Better capacity-building and technology transfer could accelerate adaptation planning and implementation, the report stressed, while hinting that interventions to support capacity-building should start by identifying and mobilizing endogenous capacities that already exist, provide a balance of emphasis on ‘hard’ (e.g. technologies) and ‘soft’ (e.g. enabling conditions) capacities, and place gender equality and social inclusion considerations at their centre. The focus on gender equality in matters of collective decisions at the grassroots and in the implementation of ground-rooted activities at adaptation is seen as pathways to success towards achieving set goals.

Critically examining that current priorities locally and globally are often too narrow, technical, and focused on responding to international commitments or immediate crises, limiting efforts towards deeper change, the AGR 2024 laid particular emphasis on enabling capacity-building and technology transfer plans that support adaptation across all sectors, scales and development priorities, and build capacity for transformational change.

The transformational change being hinted at resounds on the growing global call for planning and activation of works that are primarily ground-rooted and focused on actual implementation at the grassroots with active participation of all relevant stakeholders including elders, women and children.

Different civil society organizations and indigenous groups around the world have consistently emphasized that the traditional knowledge and wisdom of age-old practices committed to by Indigenous Peoples and local communities through generations, and supported by scientific reasoning, can address adaptation processes successfully on the ground.

This further resounds on the UNEP report’s thrust on bridging the gap between capacity and technology needs, and the levels of action on the ground that requires overcoming multifaceted challenges. One distinctive challenge that always crops up between States and the IPLCs is the gap of information and trust deficit on decisive matters that undermine the long-term impacts on land and people due to the push for ‘developmental’ agendas of the State minus people’s active participation.

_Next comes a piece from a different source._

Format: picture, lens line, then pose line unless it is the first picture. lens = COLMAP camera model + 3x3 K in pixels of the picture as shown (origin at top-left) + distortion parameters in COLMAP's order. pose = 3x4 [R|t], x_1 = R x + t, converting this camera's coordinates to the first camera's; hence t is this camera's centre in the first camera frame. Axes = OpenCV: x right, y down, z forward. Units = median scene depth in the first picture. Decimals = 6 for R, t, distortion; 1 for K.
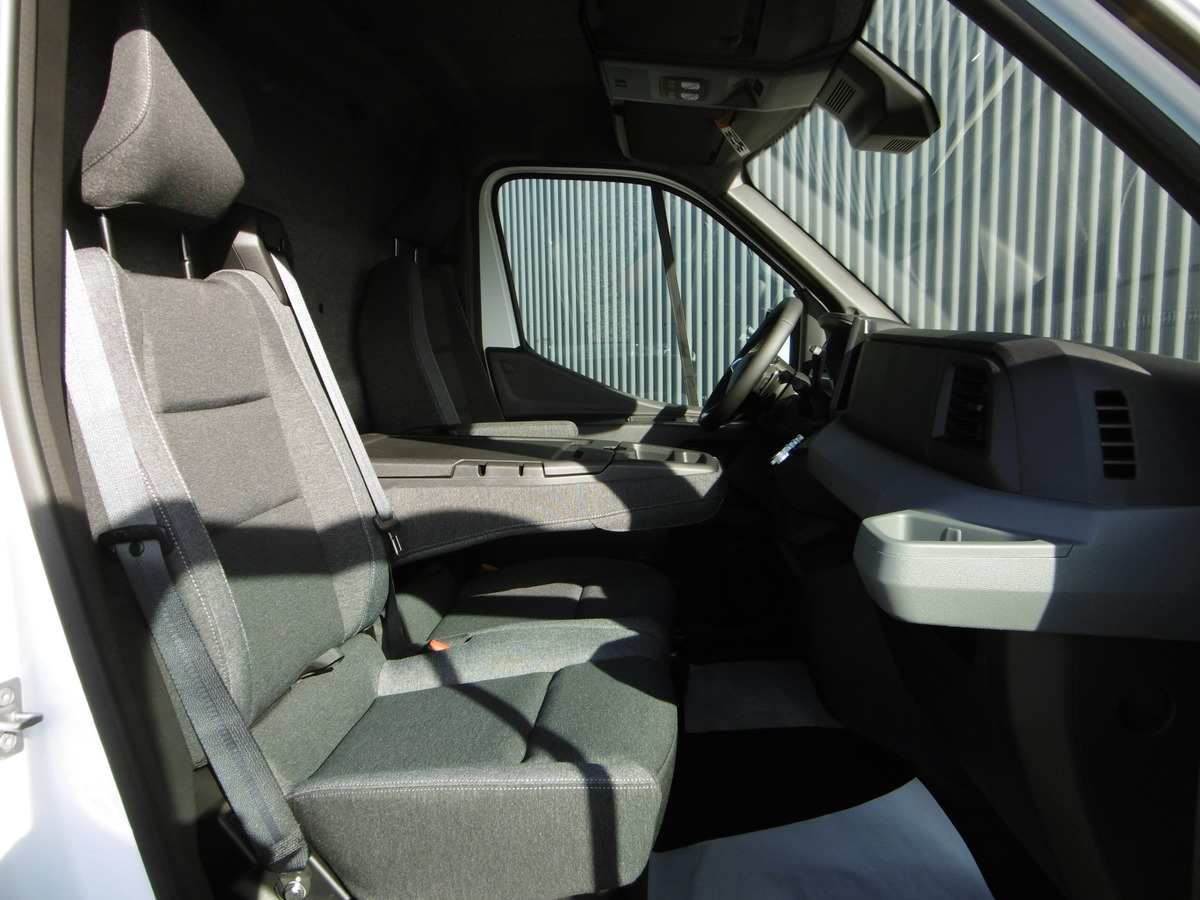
lens RADIAL K [[848.0, 0, 600.0], [0, 848.0, 450.0], [0, 0, 1]] dist [-0.036530, -0.000080]
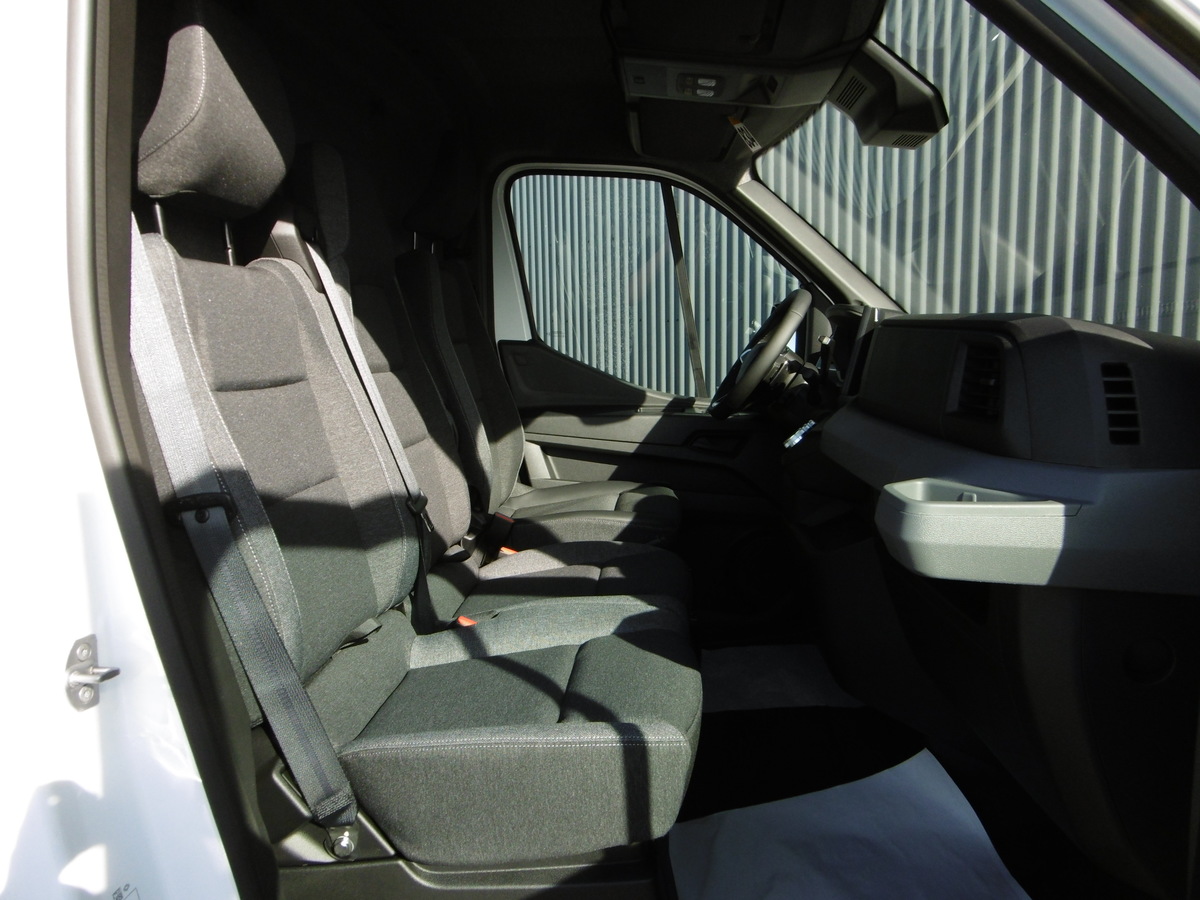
lens RADIAL K [[851.7, 0, 600.0], [0, 851.7, 450.0], [0, 0, 1]] dist [-0.028031, 0.000940]
pose [[0.999976, -0.001341, 0.006730, -0.037035], [0.001349, 0.999998, -0.001159, 0.024443], [-0.006729, 0.001168, 0.999977, -0.049018]]
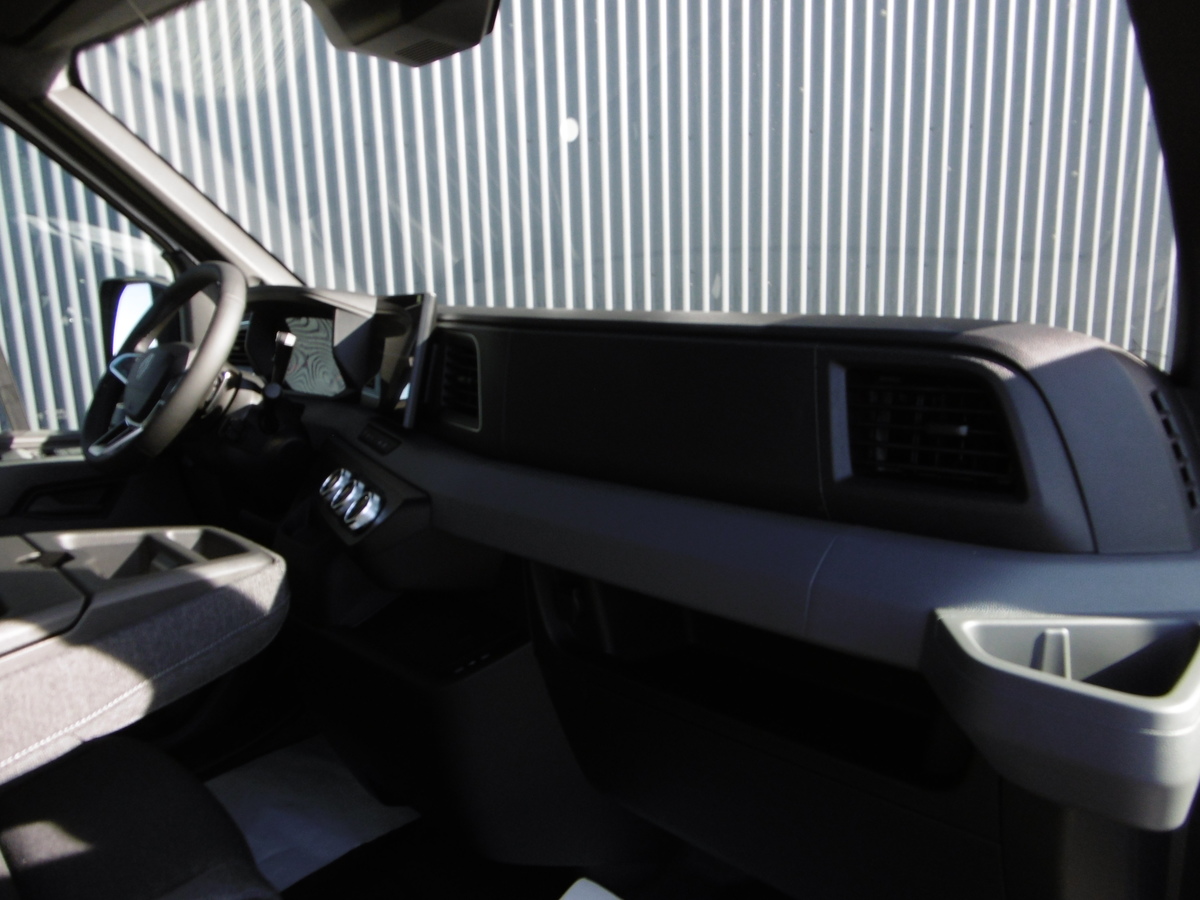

Based on the assessment that most developing countries expressed the need for more capacity and technology across all aspects of adaptation planning and implementation, with a focus on water, food and agriculture, the report categorically called upon all relevant stakeholders to work on a common agenda that addresses communities across frontiers and physical barriers (political boundaries).

The world today is faced with myriad issues on the observed impacts of global warming, climate change and extreme weather events that unrelentlessly had wreak havoc in many of the countries around the world during these recent years, irrespective of political affiliations or the isolation. Thousands of families recently had been impacted by unprecedented droughts, wildfires, floods, storms, cyclones, and heat waves across the seven continents, sparing almost none.